Pour du reportage corporate, c'est plus situationnel. Le 16-30 est utile en intérieur d'entreprise — open spaces, salles de réunion, ateliers industriels — où les contraintes d'espace imposent souvent du grand-angle. Pour des portraits d'équipe ou des plans serrés sur des collaborateurs, on passe naturellement sur un 35mm ou un 50mm. Mais en ambiance large, le 30mm tient sa place.

Sony A7 IV
Hybride plein format 33 Mpx. AF IA Real-Time, 4K 60p, ergonomie pro.
Face à la concurrence : Sony, Nikon et les autres Tamron
Côté Sony FE, le concurrent direct est le Sony FE 16-35mm f/2.8 GM II — un objectif exceptionnel, mais facturé 2 400 €. Le Tamron offre 80% des performances pour 40% du prix. Pour un usage pro qui ne réclame pas la perfection absolue dans les coins à pleine ouverture, le calcul est vite fait. Le Sony FE 16-35mm f/4 PZ G existe aussi à 1 100 €, mais on perd un diaph, et l'aperture variable du PZ le rend moins polyvalent en faible lumière.
Côté Nikon Z, la concurrence est encore plus tranchée. Le Nikkor Z 17-28mm f/2.8 existe — c'est d'ailleurs un Tamron rebadgé — mais il monte moins large et n'a pas la motorisation VXD. Le Nikkor Z 14-24mm f/2.8 S est superbe optiquement mais coûte 2 700 € et pèse 650 g. Pour un photographe Z qui cherche un grand-angle f/2.8 polyvalent à un prix sensé, le Tamron 16-30 G2 est devenu une référence par défaut.
Et dans la gamme Tamron elle-même, ce 16-30 forme un trio cohérent avec le 28-75mm f/2.8 G2 et le 70-180mm f/2.8 G2 (ou son successeur). Trois optiques f/2.8, 67mm de filtre, environ 450 g chacune — c'est un kit pro complet à moins de 3 000 € au lieu des 7 000 € qu'il faudrait pour la trinité Sony GM II. Pour un photographe indépendant qui démarre ou qui veut alléger son sac sans sacrifier la polyvalence, c'est un argument lourd.
Les limites à connaître
Aucun objectif n'est parfait, celui-ci non plus. Trois points à connaître avant de l'acheter.

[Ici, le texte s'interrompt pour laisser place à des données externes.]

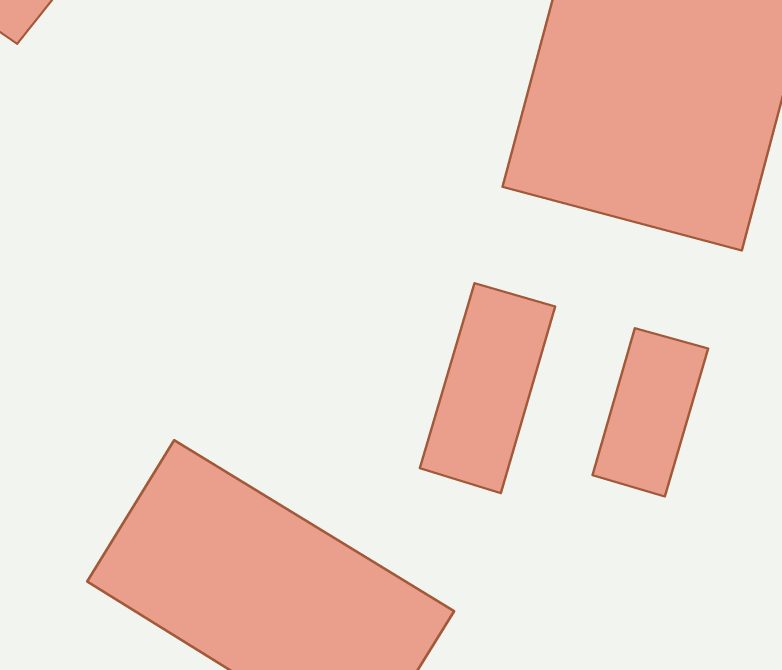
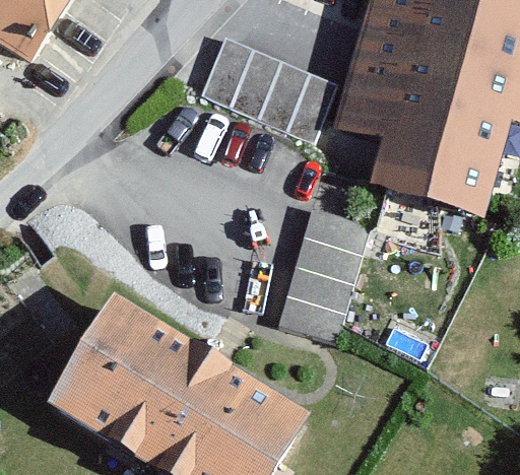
building: none -> [201,40,338,144]
building: [592,328,708,497] -> none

Premièrement, pas de stabilisation optique. Tamron compte sur les stabilisateurs des boîtiers (IBIS), et ça marche très bien sur un A7 IV, un Z6 III ou un Z8. Mais sur les boîtiers Sony plus anciens sans IBIS — il en reste — on est à la peine en faible lumière à main levée.

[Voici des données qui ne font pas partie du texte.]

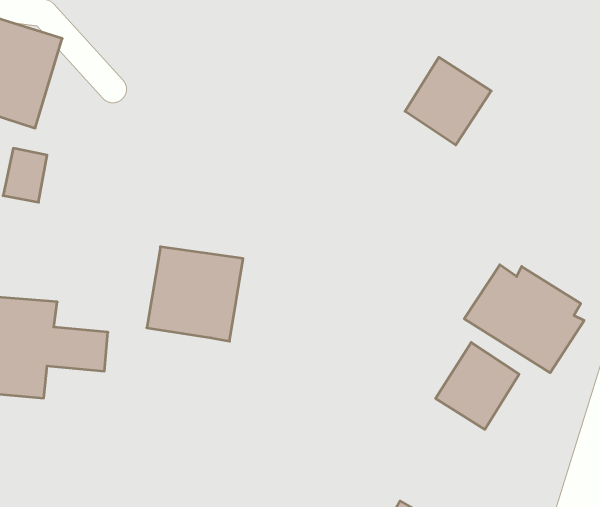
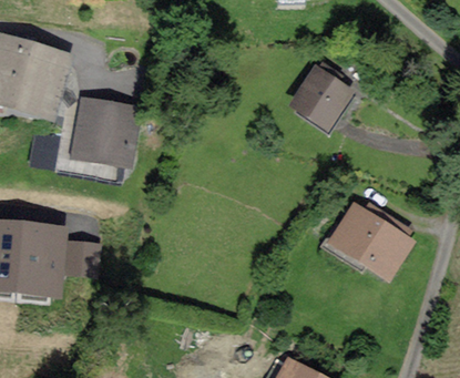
building: [147,247,243,341] -> [73,102,136,164]
building: [436,342,519,429] -> none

Deuxièmement, l'absence de bague d'ouverture. Pour les vidéastes habitués à ajuster l'ouverture manuellement en cours de prise, c'est handicapant. Pour la photo pure, c'est anecdotique.

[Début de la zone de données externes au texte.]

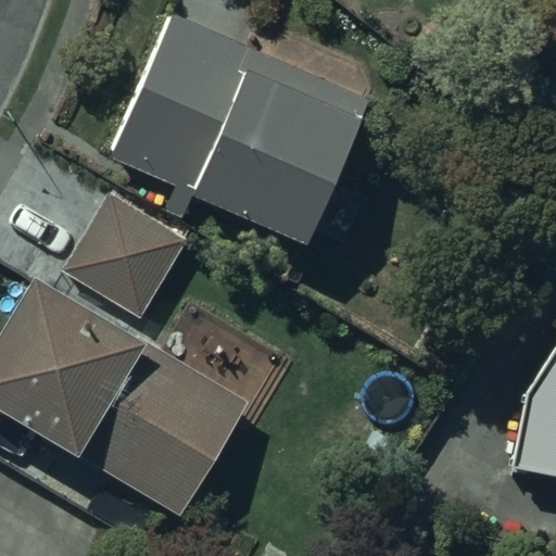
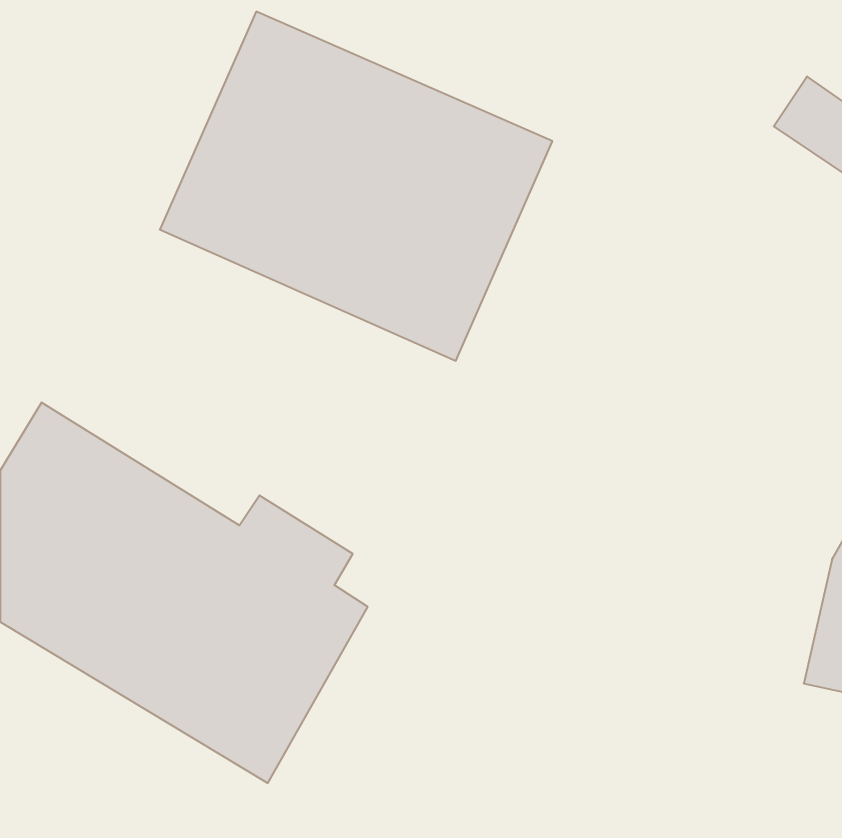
building: [62,195,188,321] -> none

Troisièmement, le bokeh à 30mm f/2.8 reste celui d'un grand-angle — pas attendre des arrière-plans crémeux comme avec un 85mm. C'est mécanique, pas un défaut. Mais si on espérait l'utiliser comme objectif à tout faire pour du portrait d'ambiance, il faut tempérer ses attentes.
Mon avis
À 980 €, le Tamron 16-30mm f/2.8 Di III VXD G2 me semble être l'un des meilleurs achats du moment pour qui cherche un ultra grand-angle plein format polyvalent. Il n'est pas le meilleur de sa catégorie dans l'absolu — Sony 16-35 GM II et Nikon Z 14-24mm restent devant pour qui peut se le permettre — mais le rapport performances/prix est tout simplement difficile à battre.
Pour de la photo d'architecture, d'immobilier ou de reportage entreprise, il coche les cases. Pour un photographe Sony FE ou Nikon Z qui veut un grand-angle pro sans déposer un acompte sur une voiture, c'est probablement la meilleure proposition de 2025-2026. Le 16mm en début de focale, le VXD, la construction tropicalisée et la cohérence avec le reste de la gamme Tamron en font une pièce maîtresse d'un kit pro pragmatique.
Disponible en monture Sony FE et Nikon Z chez les revendeurs photo sérieux, autour de 980 €. À ce prix-là, c'est un investissement qui se rentabilise rapidement sur un planning B2B chargé.